Cold starts. Loading a 70B model takes 2-4 minutes. RunPod serverless handles this with pre-warmed workers, but if you're managing your own pod, keep it running or accept the startup latency.
Cost comparison
Here's a real-world comparison for a 4-agent chain running 200 times per day, with each run averaging 8,000 input tokens and 2,000 output tokens per agent:
| Approach | Monthly cost | Notes | |---|---|---| | GPT-4o API | ~$480 | $2.50/1M input, $10/1M output | | Claude Sonnet API | ~$360 | $3/1M input, $15/1M output | | Self-hosted Llama 70B (RunPod A100) | ~$240 | On-demand, always-on | | Self-hosted Llama 70B (RunPod serverless) | ~$120 | Scales to zero, pay per second | | Self-hosted Llama 8B (RunPod A10G) | ~$80 | Smaller model, cheaper GPU |
The savings compound as volume increases. At 1,000 runs per day, the API approach costs $1,800-2,400/month while self-hosted stays under $400.
When not to self-host
Self-hosting isn't always the right call.
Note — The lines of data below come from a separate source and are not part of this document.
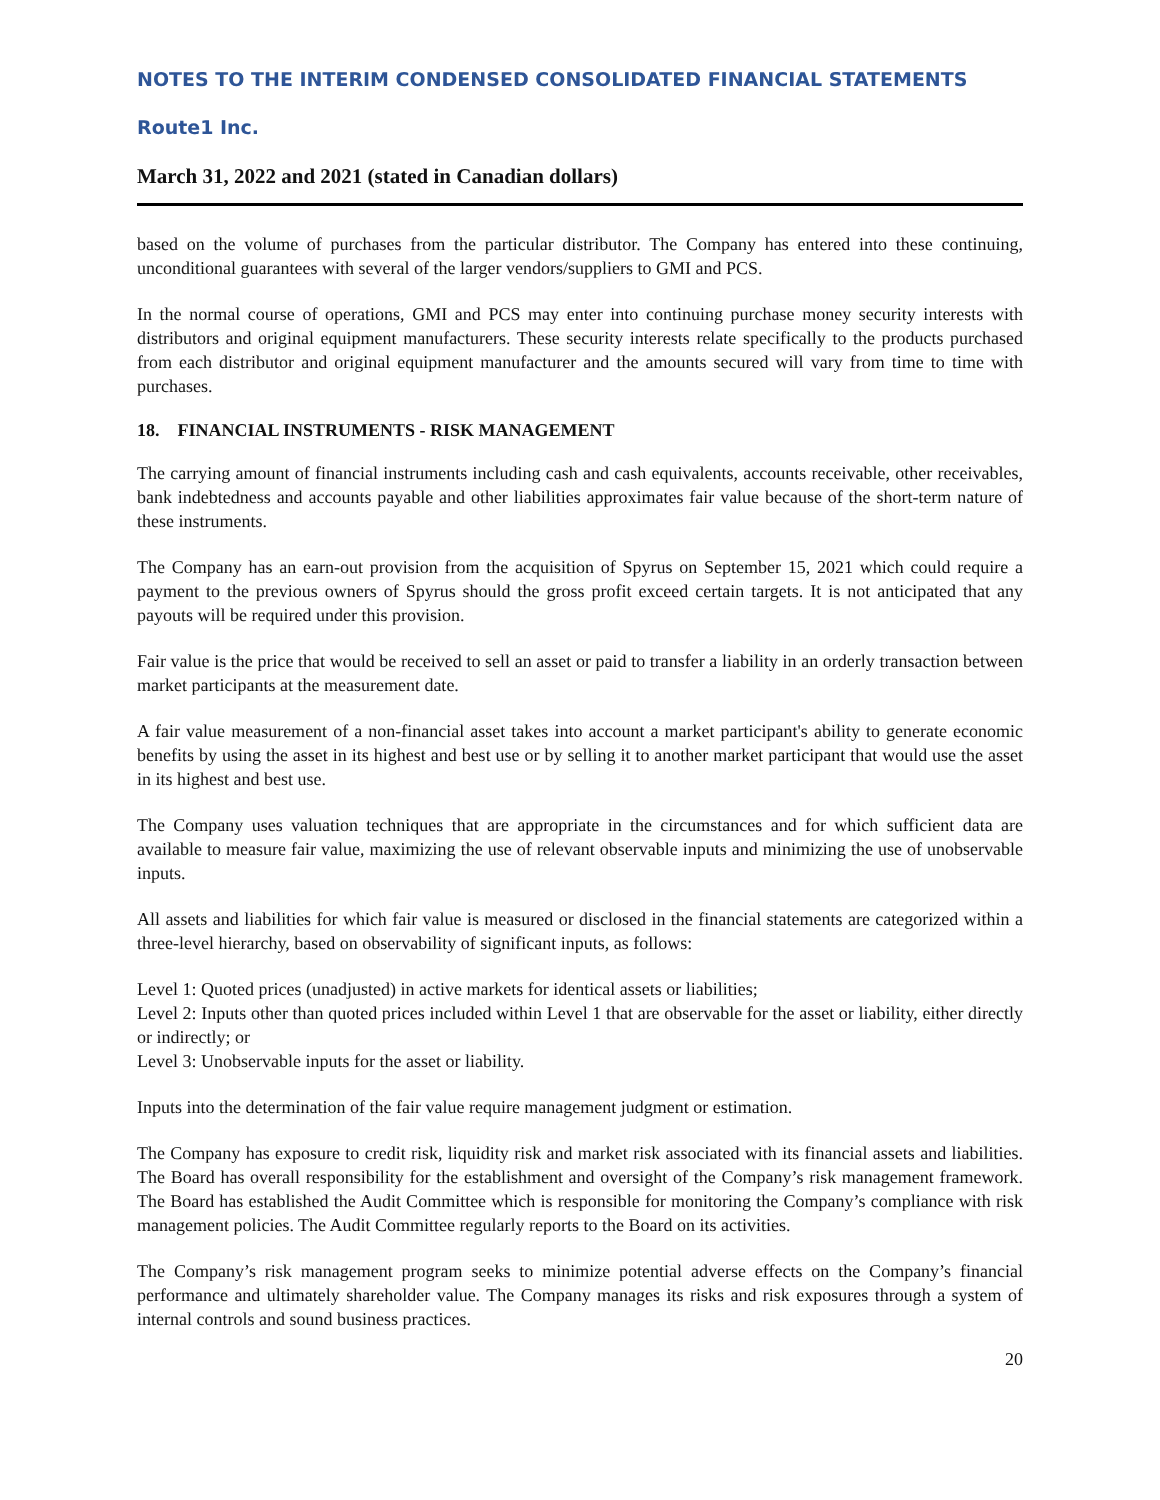NOTES TO THE INTERIM CONDENSED CONSOLIDATED FINANCIAL STATEMENTS
Route1 Inc.
March 31, 2022 and 2021 (stated in Canadian dollars)
based on the volume of purchases from the particular distributor. The Company has entered into these continuing, unconditional guarantees with several of the larger vendors/suppliers to GMI and PCS.
In the normal course of operations, GMI and PCS may enter into continuing purchase money security interests with distributors and original equipment manufacturers. These security interests relate specifically to the products purchased from each distributor and original equipment manufacturer and the amounts secured will vary from time to time with purchases.
18. FINANCIAL INSTRUMENTS - RISK MANAGEMENT
The carrying amount of financial instruments including cash and cash equivalents, accounts receivable, other receivables, bank indebtedness and accounts payable and other liabilities approximates fair value because of the short-term nature of these instruments.
The Company has an earn-out provision from the acquisition of Spyrus on September 15, 2021 which could require a payment to the previous owners of Spyrus should the gross profit exceed certain targets. It is not anticipated that any payouts will be required under this provision.
Fair value is the price that would be received to sell an asset or paid to transfer a liability in an orderly transaction between market participants at the measurement date.
A fair value measurement of a non-financial asset takes into account a market participant's ability to generate economic benefits by using the asset in its highest and best use or by selling it to another market participant that would use the asset in its highest and best use.
The Company uses valuation techniques that are appropriate in the circumstances and for which sufficient data are available to measure fair value, maximizing the use of relevant observable inputs and minimizing the use of unobservable inputs.
All assets and liabilities for which fair value is measured or disclosed in the financial statements are categorized within a three-level hierarchy, based on observability of significant inputs, as follows:
Level 1: Quoted prices (unadjusted) in active markets for identical assets or liabilities;
Level 2: Inputs other than quoted prices included within Level 1 that are observable for the asset or liability, either directly or indirectly; or
Level 3: Unobservable inputs for the asset or liability.
Inputs into the determination of the fair value require management judgment or estimation.
The Company has exposure to credit risk, liquidity risk and market risk associated with its financial assets and liabilities. The Board has overall responsibility for the establishment and oversight of the Company’s risk management framework. The Board has established the Audit Committee which is responsible for monitoring the Company’s compliance with risk management policies. The Audit Committee regularly reports to the Board on its activities.
The Company’s risk management program seeks to minimize potential adverse effects on the Company’s financial performance and ultimately shareholder value. The Company manages its risks and risk exposures through a system of internal controls and sound business practices.
20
If you're making fewer than 200 LLM calls per day, the API model is cheaper and simpler. If you need frontier-tier reasoning (complex multi-step analysis, nuanced writing), proprietary models still lead. If your team doesn't have someone comfortable with GPU infrastructure, the ops burden may not be worth the savings.
The best approach for most teams is hybrid: self-host for high-volume commodity tasks, use APIs for low-volume high-stakes tasks. Mentiko's chain definitions make this easy -- each agent in a chain can point to a different model endpoint.